**The problem:**
In the material below, find the line containing "X3846098Y3271510D02*" and the line containing "X406400Y1753000D02*", then reproduce exactly both of them and every line between, and nothing else.

**Task material:**
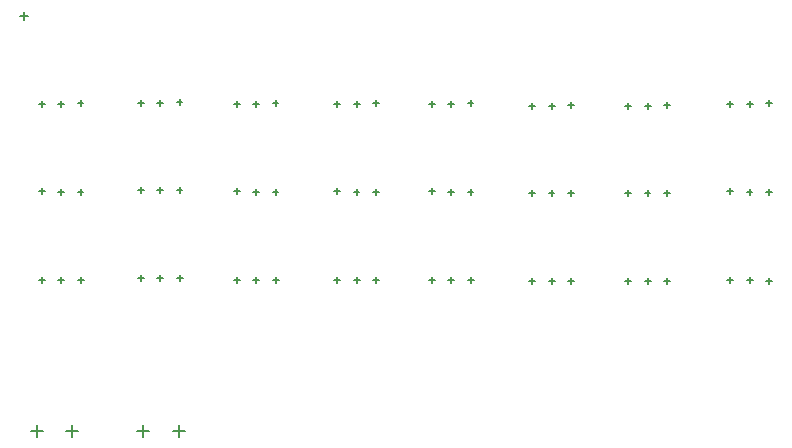
<source format=gbr>
%TF.GenerationSoftware,Altium Limited,Altium Designer,24.3.1 (35)*%
G04 Layer_Color=128*
%FSLAX45Y45*%
%MOMM*%
%TF.SameCoordinates,A20972E9-028A-4597-9386-5314E3457622*%
%TF.FilePolarity,Positive*%
%TF.FileFunction,Drillmap*%
%TF.Part,Single*%
G01*
G75*
%TA.AperFunction,NonConductor*%
%ADD32C,0.12700*%
D32*
X546500Y1778000D02*
X596500D01*
X571500Y1753000D02*
Y1803000D01*
X1050000Y500000D02*
X1150000D01*
X1100000Y450000D02*
Y550000D01*
X1350000Y500000D02*
X1450000D01*
X1400000Y450000D02*
Y550000D01*
X150000Y500000D02*
X250000D01*
X200000Y450000D02*
Y550000D01*
X450000Y500000D02*
X550000D01*
X500000Y450000D02*
Y550000D01*
X5347100Y3251200D02*
X5397100D01*
X5372100Y3226200D02*
Y3276200D01*
X5509798Y3258810D02*
X5559798D01*
X5534798Y3233810D02*
Y3283810D01*
X544098Y3271510D02*
X594098D01*
X569098Y3246510D02*
Y3296510D01*
X1054500Y1790700D02*
X1104500D01*
X1079500Y1765700D02*
Y1815700D01*
X6210700Y1778000D02*
X6260700D01*
X6235700Y1753000D02*
Y1803000D01*
X6375800Y1765300D02*
X6425800D01*
X6400800Y1740300D02*
Y1790300D01*
X6373398Y2522210D02*
X6423398D01*
X6398398Y2497210D02*
Y2547210D01*
X6208298Y2522210D02*
X6258298D01*
X6233298Y2497210D02*
Y2547210D01*
X6045600Y3263900D02*
X6095600D01*
X6070600Y3238900D02*
Y3288900D01*
X6210700Y3263900D02*
X6260700D01*
X6235700Y3238900D02*
Y3288900D01*
X6373398Y3271510D02*
X6423398D01*
X6398398Y3246510D02*
Y3296510D01*
X6045600Y1778000D02*
X6095600D01*
X6070600Y1753000D02*
Y1803000D01*
X6045600Y2527300D02*
X6095600D01*
X6070600Y2502300D02*
Y2552300D01*
X5509798Y2509510D02*
X5559798D01*
X5534798Y2484510D02*
Y2534510D01*
X5344698Y2509510D02*
X5394698D01*
X5369698Y2484510D02*
Y2534510D01*
X5182000Y3251200D02*
X5232000D01*
X5207000Y3226200D02*
Y3276200D01*
X5182000Y1765300D02*
X5232000D01*
X5207000Y1740300D02*
Y1790300D01*
X5347100Y1765300D02*
X5397100D01*
X5372100Y1740300D02*
Y1790300D01*
X5512200Y1765300D02*
X5562200D01*
X5537200Y1740300D02*
Y1790300D01*
X5182000Y2514600D02*
X5232000D01*
X5207000Y2489600D02*
Y2539600D01*
X4696998Y2509510D02*
X4746998D01*
X4721998Y2484510D02*
Y2534510D01*
X4531898Y2509510D02*
X4581898D01*
X4556898Y2484510D02*
Y2534510D01*
X4369200Y3251200D02*
X4419200D01*
X4394200Y3226200D02*
Y3276200D01*
X4534300Y3251200D02*
X4584300D01*
X4559300Y3226200D02*
Y3276200D01*
X4696998Y3258810D02*
X4746998D01*
X4721998Y3233810D02*
Y3283810D01*
X4369200Y1765300D02*
X4419200D01*
X4394200Y1740300D02*
Y1790300D01*
X4534300Y1765300D02*
X4584300D01*
X4559300Y1740300D02*
Y1790300D01*
X4699400Y1765300D02*
X4749400D01*
X4724400Y1740300D02*
Y1790300D01*
X4369200Y2514600D02*
X4419200D01*
X4394200Y2489600D02*
Y2539600D01*
X3846098Y2522210D02*
X3896098D01*
X3871098Y2497210D02*
Y2547210D01*
X3680998Y2522210D02*
X3730998D01*
X3705998Y2497210D02*
Y2547210D01*
X3518300Y3263900D02*
X3568300D01*
X3543300Y3238900D02*
Y3288900D01*
X3683400Y3263900D02*
X3733400D01*
X3708400Y3238900D02*
Y3288900D01*
X3846098Y3271510D02*
X3896098D01*
X3871098Y3246510D02*
Y3296510D01*
X3518300Y1778000D02*
X3568300D01*
X3543300Y1753000D02*
Y1803000D01*
X3683400Y1778000D02*
X3733400D01*
X3708400Y1753000D02*
Y1803000D01*
X3848500Y1778000D02*
X3898500D01*
X3873500Y1753000D02*
Y1803000D01*
X3518300Y2527300D02*
X3568300D01*
X3543300Y2502300D02*
Y2552300D01*
X3045998Y2522210D02*
X3095998D01*
X3070998Y2497210D02*
Y2547210D01*
X2880898Y2522210D02*
X2930898D01*
X2905898Y2497210D02*
Y2547210D01*
X2718200Y3263900D02*
X2768200D01*
X2743200Y3238900D02*
Y3288900D01*
X2883300Y3263900D02*
X2933300D01*
X2908300Y3238900D02*
Y3288900D01*
X3045998Y3271510D02*
X3095998D01*
X3070998Y3246510D02*
Y3296510D01*
X2718200Y1778000D02*
X2768200D01*
X2743200Y1753000D02*
Y1803000D01*
X2883300Y1778000D02*
X2933300D01*
X2908300Y1753000D02*
Y1803000D01*
X3048400Y1778000D02*
X3098400D01*
X3073400Y1753000D02*
Y1803000D01*
X2718200Y2527300D02*
X2768200D01*
X2743200Y2502300D02*
Y2552300D01*
X2195098Y2522210D02*
X2245098D01*
X2220098Y2497210D02*
Y2547210D01*
X2029998Y2522210D02*
X2079998D01*
X2054998Y2497210D02*
Y2547210D01*
X1867300Y3263900D02*
X1917300D01*
X1892300Y3238900D02*
Y3288900D01*
X2032400Y3263900D02*
X2082400D01*
X2057400Y3238900D02*
Y3288900D01*
X2195098Y3271510D02*
X2245098D01*
X2220098Y3246510D02*
Y3296510D01*
X1867300Y1778000D02*
X1917300D01*
X1892300Y1753000D02*
Y1803000D01*
X2032400Y1778000D02*
X2082400D01*
X2057400Y1753000D02*
Y1803000D01*
X2197500Y1778000D02*
X2247500D01*
X2222500Y1753000D02*
Y1803000D01*
X1867300Y2527300D02*
X1917300D01*
X1892300Y2502300D02*
Y2552300D01*
X1382298Y2534910D02*
X1432298D01*
X1407298Y2509910D02*
Y2559910D01*
X1217198Y2534910D02*
X1267198D01*
X1242198Y2509910D02*
Y2559910D01*
X1054500Y3276600D02*
X1104500D01*
X1079500Y3251600D02*
Y3301600D01*
X1219600Y3276600D02*
X1269600D01*
X1244600Y3251600D02*
Y3301600D01*
X1382298Y3284210D02*
X1432298D01*
X1407298Y3259210D02*
Y3309210D01*
X1219600Y1790700D02*
X1269600D01*
X1244600Y1765700D02*
Y1815700D01*
X1384700Y1790700D02*
X1434700D01*
X1409700Y1765700D02*
Y1815700D01*
X1054500Y2540000D02*
X1104500D01*
X1079500Y2515000D02*
Y2565000D01*
X216300Y2527300D02*
X266300D01*
X241300Y2502300D02*
Y2552300D01*
X381400Y1778000D02*
X431400D01*
X406400Y1753000D02*
Y1803000D01*
X216300Y1778000D02*
X266300D01*
X241300Y1753000D02*
Y1803000D01*
X381400Y3263900D02*
X431400D01*
X406400Y3238900D02*
Y3288900D01*
X216300Y3263900D02*
X266300D01*
X241300Y3238900D02*
Y3288900D01*
X378998Y2522210D02*
X428998D01*
X403998Y2497210D02*
Y2547210D01*
X544098Y2522210D02*
X594098D01*
X569098Y2497210D02*
Y2547210D01*
X53340Y4013200D02*
X124460D01*
X88900Y3977640D02*
Y4048760D01*
%TF.MD5,b4f041276ff8e8ff7e7283677fbb5943*%
M02*

</source>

**Answer to the problem:**
X3846098Y3271510D02*
X3896098D01*
X3871098Y3246510D02*
Y3296510D01*
X3518300Y1778000D02*
X3568300D01*
X3543300Y1753000D02*
Y1803000D01*
X3683400Y1778000D02*
X3733400D01*
X3708400Y1753000D02*
Y1803000D01*
X3848500Y1778000D02*
X3898500D01*
X3873500Y1753000D02*
Y1803000D01*
X3518300Y2527300D02*
X3568300D01*
X3543300Y2502300D02*
Y2552300D01*
X3045998Y2522210D02*
X3095998D01*
X3070998Y2497210D02*
Y2547210D01*
X2880898Y2522210D02*
X2930898D01*
X2905898Y2497210D02*
Y2547210D01*
X2718200Y3263900D02*
X2768200D01*
X2743200Y3238900D02*
Y3288900D01*
X2883300Y3263900D02*
X2933300D01*
X2908300Y3238900D02*
Y3288900D01*
X3045998Y3271510D02*
X3095998D01*
X3070998Y3246510D02*
Y3296510D01*
X2718200Y1778000D02*
X2768200D01*
X2743200Y1753000D02*
Y1803000D01*
X2883300Y1778000D02*
X2933300D01*
X2908300Y1753000D02*
Y1803000D01*
X3048400Y1778000D02*
X3098400D01*
X3073400Y1753000D02*
Y1803000D01*
X2718200Y2527300D02*
X2768200D01*
X2743200Y2502300D02*
Y2552300D01*
X2195098Y2522210D02*
X2245098D01*
X2220098Y2497210D02*
Y2547210D01*
X2029998Y2522210D02*
X2079998D01*
X2054998Y2497210D02*
Y2547210D01*
X1867300Y3263900D02*
X1917300D01*
X1892300Y3238900D02*
Y3288900D01*
X2032400Y3263900D02*
X2082400D01*
X2057400Y3238900D02*
Y3288900D01*
X2195098Y3271510D02*
X2245098D01*
X2220098Y3246510D02*
Y3296510D01*
X1867300Y1778000D02*
X1917300D01*
X1892300Y1753000D02*
Y1803000D01*
X2032400Y1778000D02*
X2082400D01*
X2057400Y1753000D02*
Y1803000D01*
X2197500Y1778000D02*
X2247500D01*
X2222500Y1753000D02*
Y1803000D01*
X1867300Y2527300D02*
X1917300D01*
X1892300Y2502300D02*
Y2552300D01*
X1382298Y2534910D02*
X1432298D01*
X1407298Y2509910D02*
Y2559910D01*
X1217198Y2534910D02*
X1267198D01*
X1242198Y2509910D02*
Y2559910D01*
X1054500Y3276600D02*
X1104500D01*
X1079500Y3251600D02*
Y3301600D01*
X1219600Y3276600D02*
X1269600D01*
X1244600Y3251600D02*
Y3301600D01*
X1382298Y3284210D02*
X1432298D01*
X1407298Y3259210D02*
Y3309210D01*
X1219600Y1790700D02*
X1269600D01*
X1244600Y1765700D02*
Y1815700D01*
X1384700Y1790700D02*
X1434700D01*
X1409700Y1765700D02*
Y1815700D01*
X1054500Y2540000D02*
X1104500D01*
X1079500Y2515000D02*
Y2565000D01*
X216300Y2527300D02*
X266300D01*
X241300Y2502300D02*
Y2552300D01*
X381400Y1778000D02*
X431400D01*
X406400Y1753000D02*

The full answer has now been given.